■ Objectifs:
1 – Dans le texte sur la raison et la parole, quels sens a le terme grec logos ?
2 – Renvoyez tel quel tout le passage du texte sur la raison et la parole, depuis « Donc, tout le » jusqu'à « asservir un autre. ».

***** Texte de la page *****

La raison et la parole unissent les hommes entre eux.
Cicéron
Logos : tel est le terme qui, en grec signifie d’abord la parole, et puis la raison. Cicéron, écrivant en latin, ne pouvait ignorer cela, et on peut supposer que tel est le sens de sa remarque.
La raison est langage, ou plutôt discours (1). Le discours est langage, moyen de communication et donc d’union des hommes entre eux. Mais si la communication nous unit, elle peut aussi nous désunir : quiproquos, propos blessants, insultes… Il faut donc que la communication soit aussi dialogue raisonnable, discours rationnel – comme on voudra - pour éviter les quiproquos, renoncer aux insultes, créer une communication qui passe de l’un à l’autre sans laisser de résidus.
Donc, tout le monde s’accorde sur ce rôle de la raison, elle nous rassemble autour d’aimables conversations, elle évite les controverses stériles, elle garantit à l’humanité d’être bienveillante…
Stop ! Si telle était l’opinion de chacun, pourquoi la raison aurait-elle des ennemis, pourquoi y aurait-il de la misologie (2), jusque chez les philosophes ? Voyez Rousseau, et son analyse des malheurs de l’homme en société. C’est le développement de la raison qui nous permet d’étouffer les élans de la pitié qui nous portent naturellement à secourir nos semblables. Le philosophe qui, du fond de son lit, entend égorger dans la rue un passant, dit « meurs, je suis en sécurité ». Voilà à quoi mène la raison. Aujourd’hui, le même raisonnement nous poussera à calculer les avantages et les inconvénients de déclencher une guerre ou de laisser un peuple en asservir un autre.

***** Matériel *****

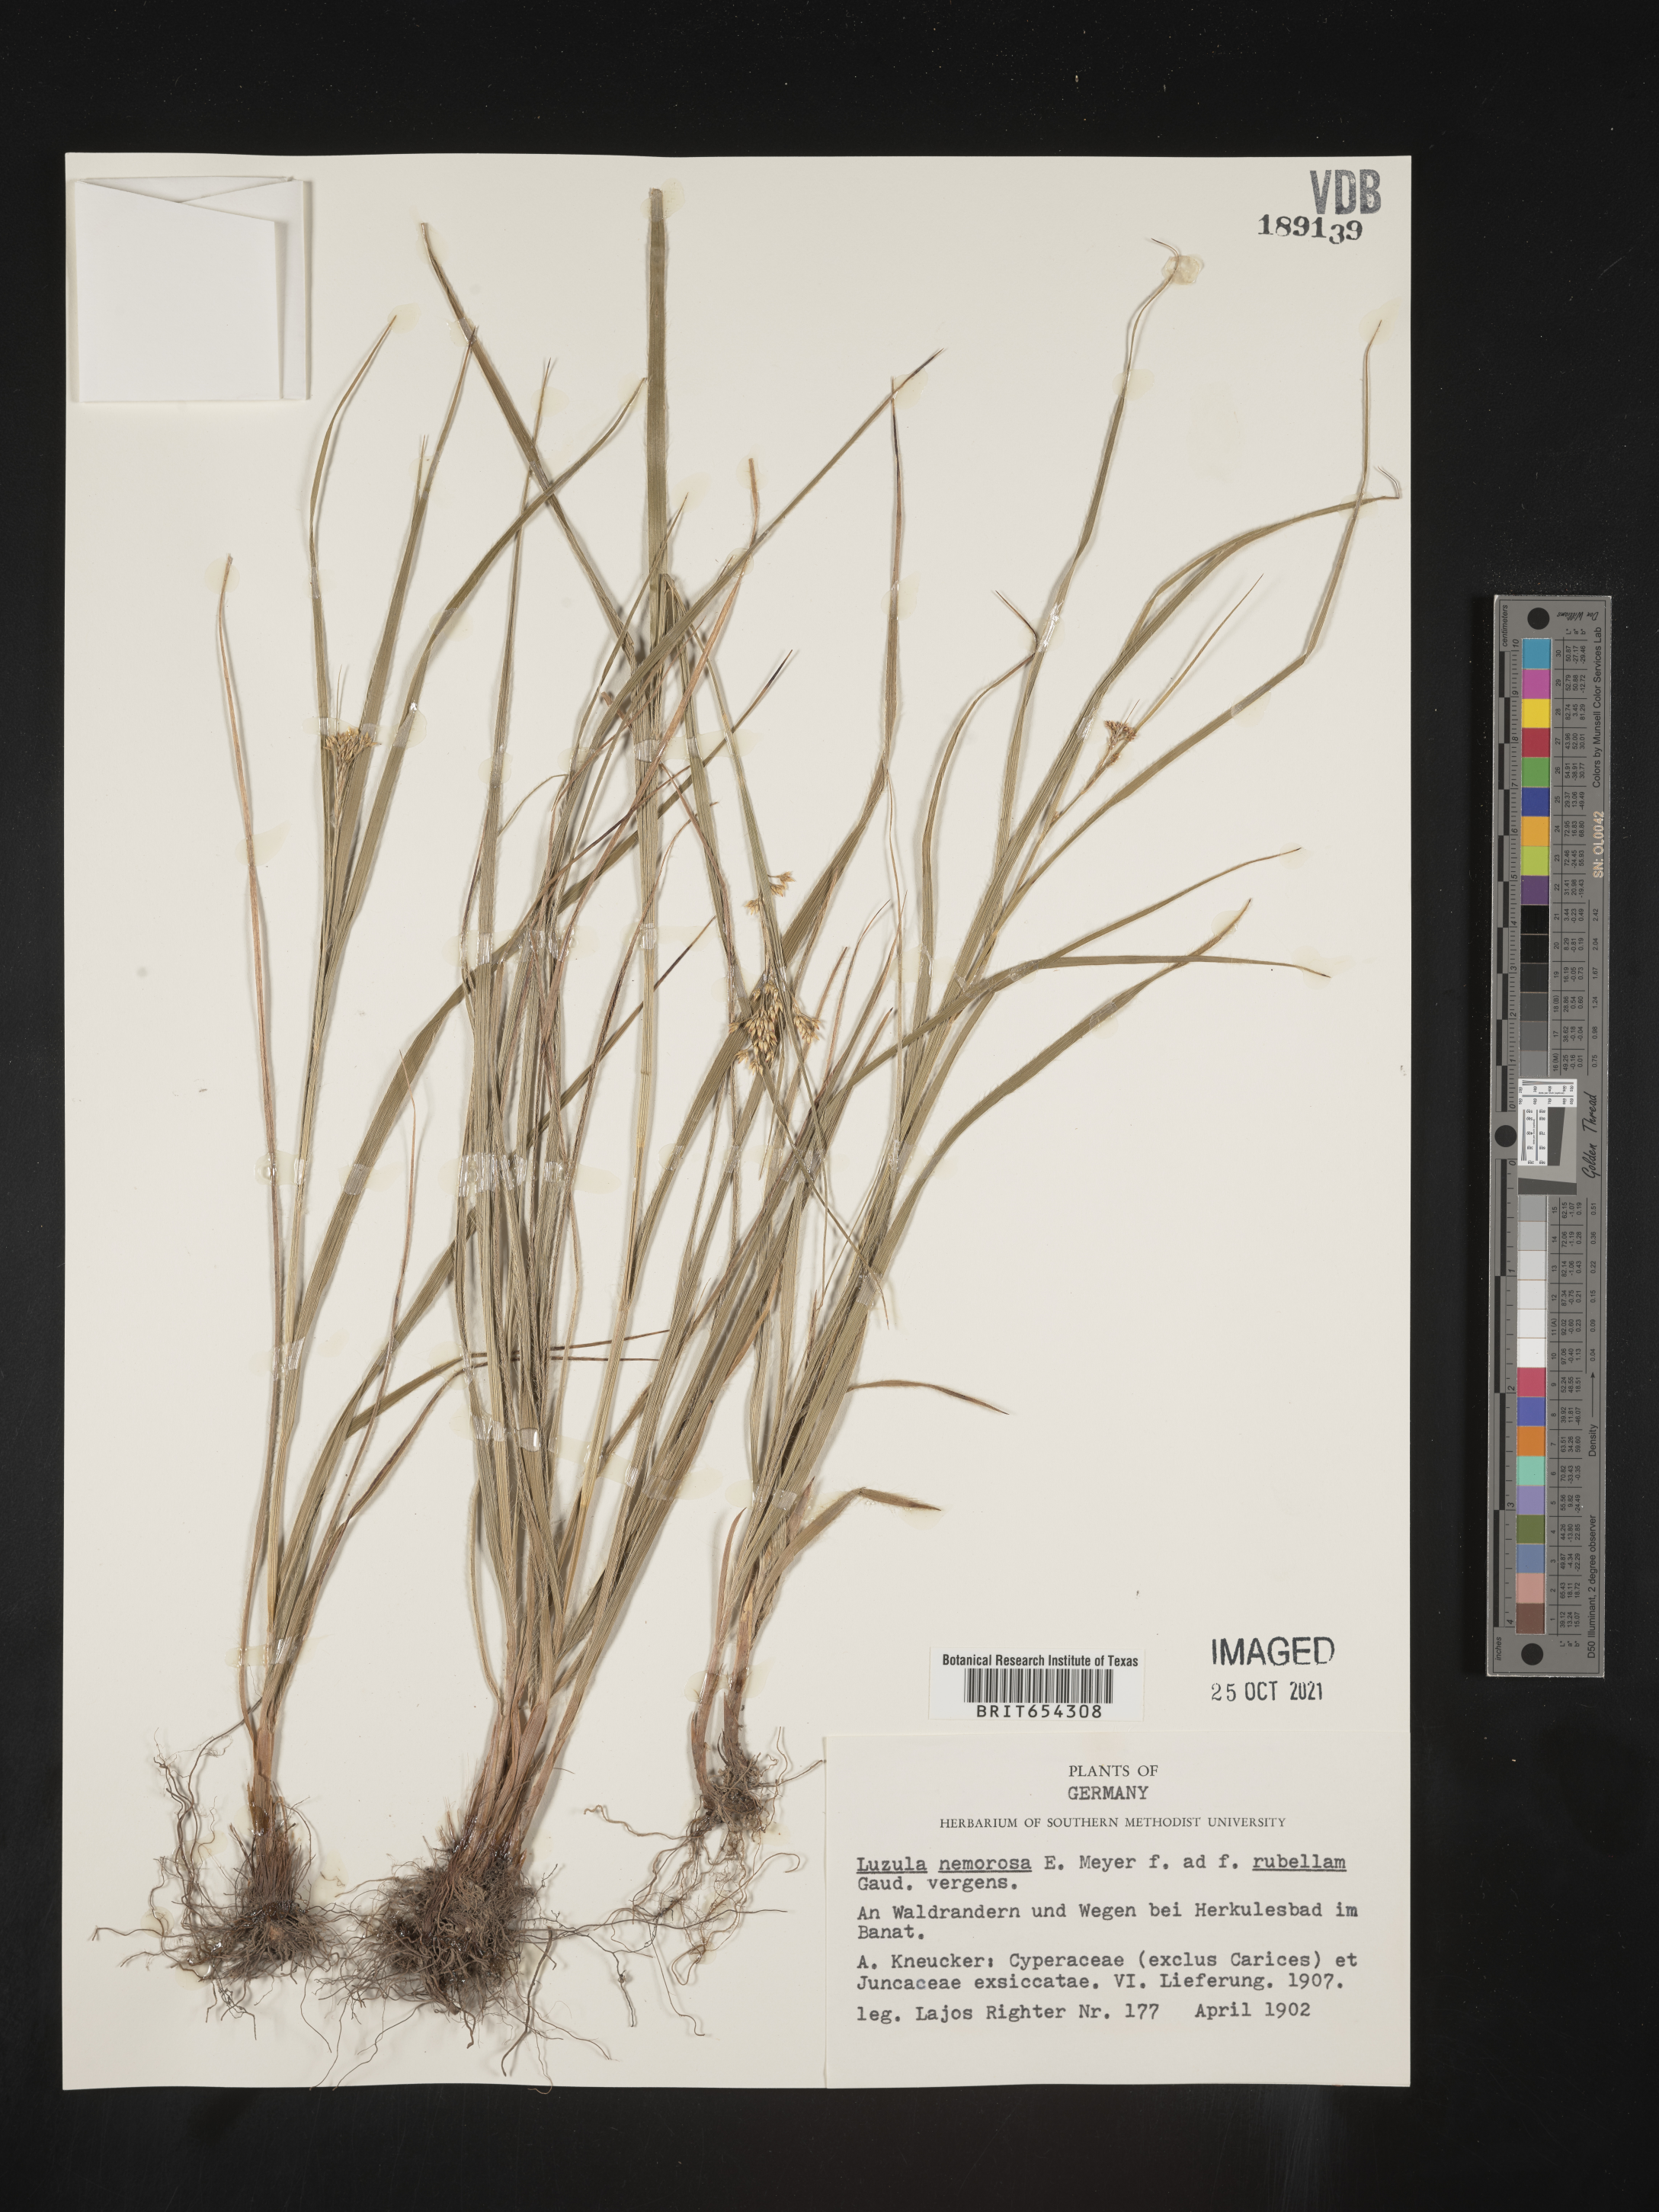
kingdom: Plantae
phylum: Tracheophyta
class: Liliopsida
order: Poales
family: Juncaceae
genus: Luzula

*****
***** Matériel *****

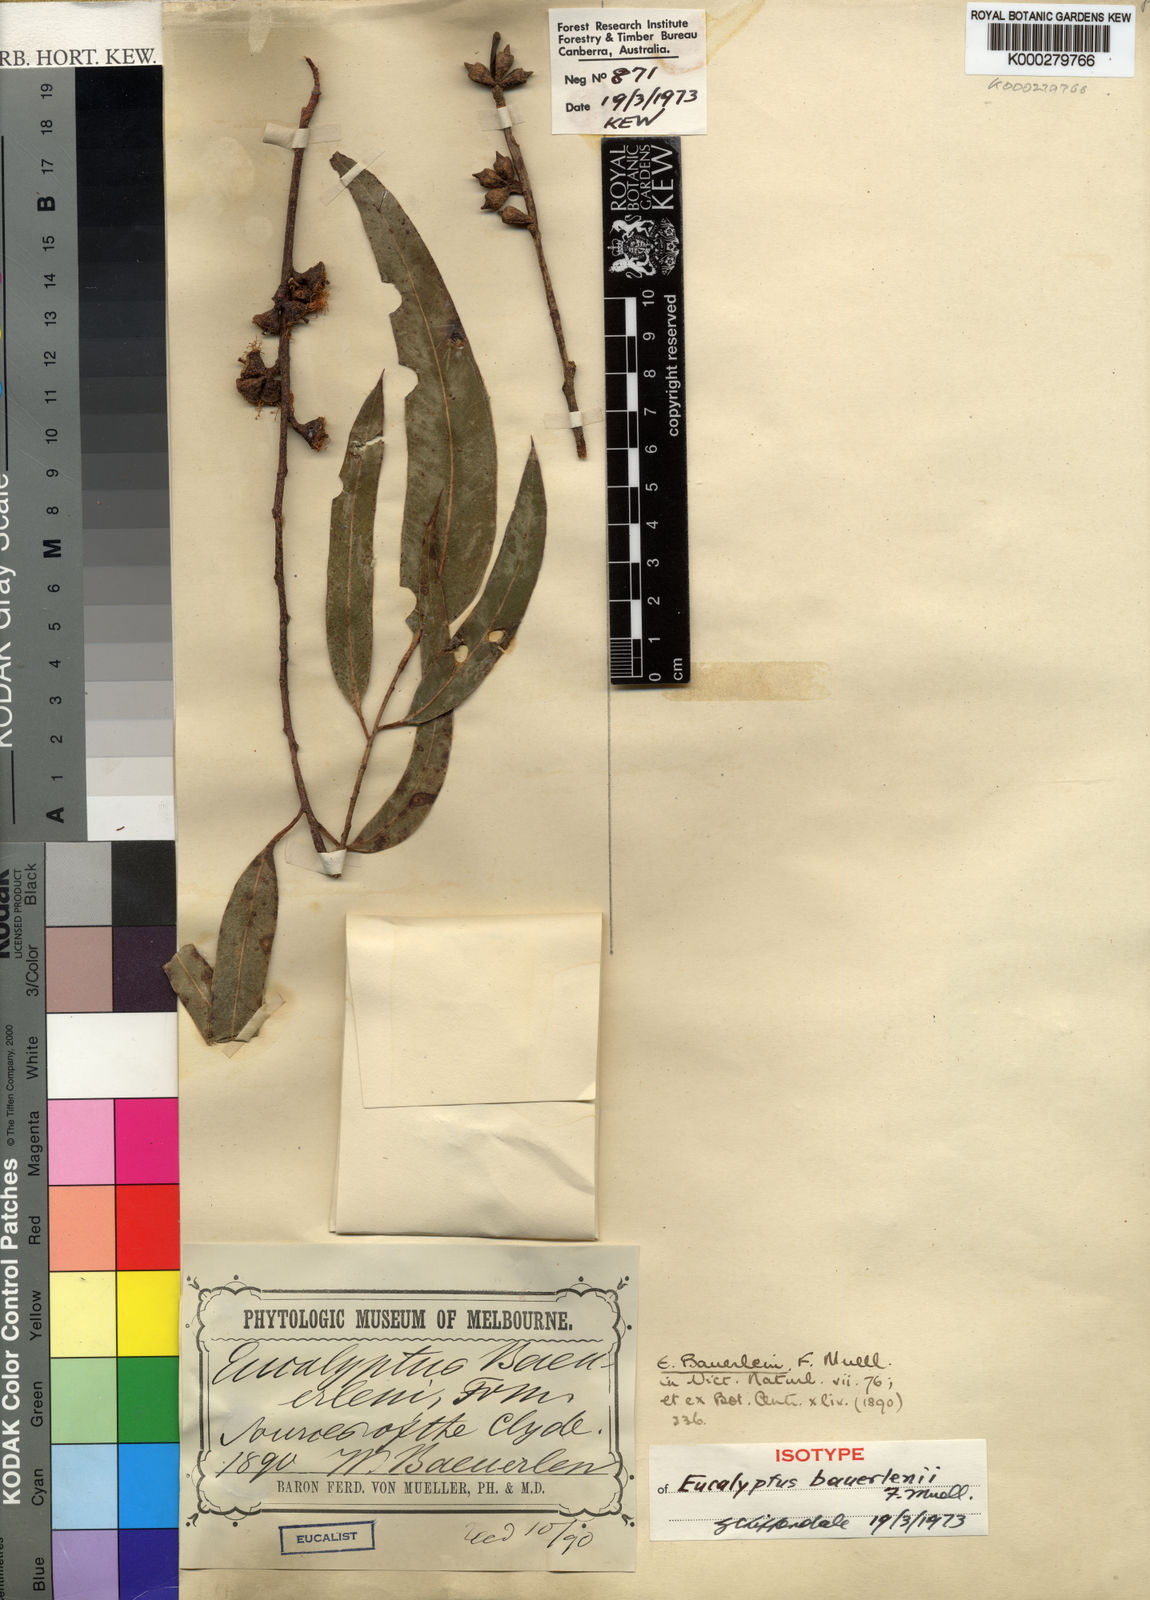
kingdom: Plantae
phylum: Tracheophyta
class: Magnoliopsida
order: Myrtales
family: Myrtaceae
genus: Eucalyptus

*****

■ Corrigé des exercices:
1 – Il signifie d'abord la parole, et puis la raison.

2 –
Donc, tout le monde s’accorde sur ce rôle de la raison, elle nous rassemble autour d’aimables conversations, elle évite les controverses stériles, elle garantit à l’humanité d’être bienveillante…
Stop ! Si telle était l’opinion de chacun, pourquoi la raison aurait-elle des ennemis, pourquoi y aurait-il de la misologie (2), jusque chez les philosophes ? Voyez Rousseau, et son analyse des malheurs de l’homme en société. C’est le développement de la raison qui nous permet d’étouffer les élans de la pitié qui nous portent naturellement à secourir nos semblables. Le philosophe qui, du fond de son lit, entend égorger dans la rue un passant, dit « meurs, je suis en sécurité ». Voilà à quoi mène la raison. Aujourd’hui, le même raisonnement nous poussera à calculer les avantages et les inconvénients de déclencher une guerre ou de laisser un peuple en asservir un autre.